O leitor mais renitente poderá conceder que as acções de sensibilização não passam de uma forma paternalista de ver as coisas e que, portanto, não respeitam a autonomia das pessoas. Mas pode, ainda assim, insistir que o paternalismo nem sempre é inadequado, sendo até a única maneira de educar jovens ainda imaturos. Se o paternalismo fosse sempre mau, os pais estariam a fazer mal às suas crianças quando procuram induzir nelas certas ideias ou atitudes. Ora, isso parece descabido: os pais não estão sempre a fazer-lhes mal ao agir desse modo; logo, o paternalismo não é sempre mau, e a sensibilização é aceitável.
É verdade que nem todo o paternalismo é injustificado e o caso apontado mostra-o. Mas esse paternalismo assenta na legitimidade conferida pelo amor e protecção paternais.
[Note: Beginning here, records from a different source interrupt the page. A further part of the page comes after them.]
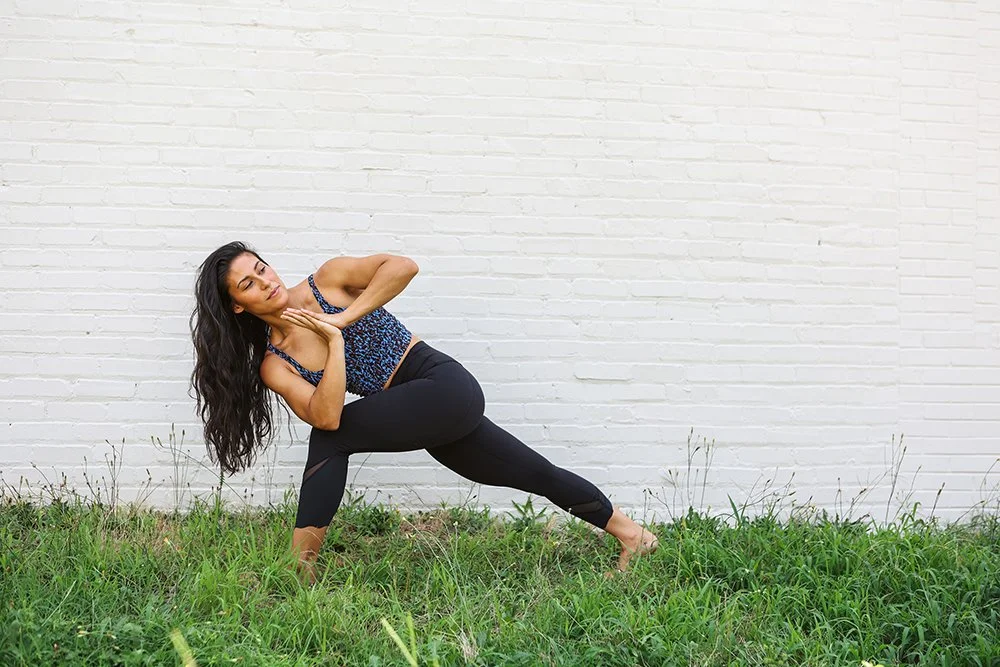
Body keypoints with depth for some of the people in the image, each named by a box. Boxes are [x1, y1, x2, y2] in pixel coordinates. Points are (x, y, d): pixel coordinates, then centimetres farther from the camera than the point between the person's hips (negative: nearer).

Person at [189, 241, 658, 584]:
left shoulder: (326, 282, -7)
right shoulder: (273, 365, 2)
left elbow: (402, 266, -20)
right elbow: (324, 414, -13)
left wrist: (344, 319, -18)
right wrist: (334, 342, -17)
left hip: (444, 385, -6)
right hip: (414, 411, 6)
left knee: (333, 438, -19)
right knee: (536, 473, 15)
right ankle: (632, 535, 32)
E só nisso. De resto, mesmo as crianças têm muito a ganhar se as coisas lhes forem sendo paulatinamente explicadas em vez de lhes serem docemente — por vezes, duramente — impostas.
Frequentemente se apontam defeitos ao período revolucionário vivido em Portugal imediatamente após o 25 de Abril. Mas há que reconhecer que, entretanto, também perdemos coisas boas desse tempo. Ao menos não estávamos constantemente expostos a tanta acção de sensibilização. Em vez disso, havia muitas sessões públicas de esclarecimento e de debate aberto, como então eram designadas. Pode-se dizer que é só uma questão de palavras. Ainda assim, parece que, nem que seja nas palavras, havia bastante mais respeito pela autonomia das pessoas e nos tratávamos mutuamente como pessoas crescidinhas.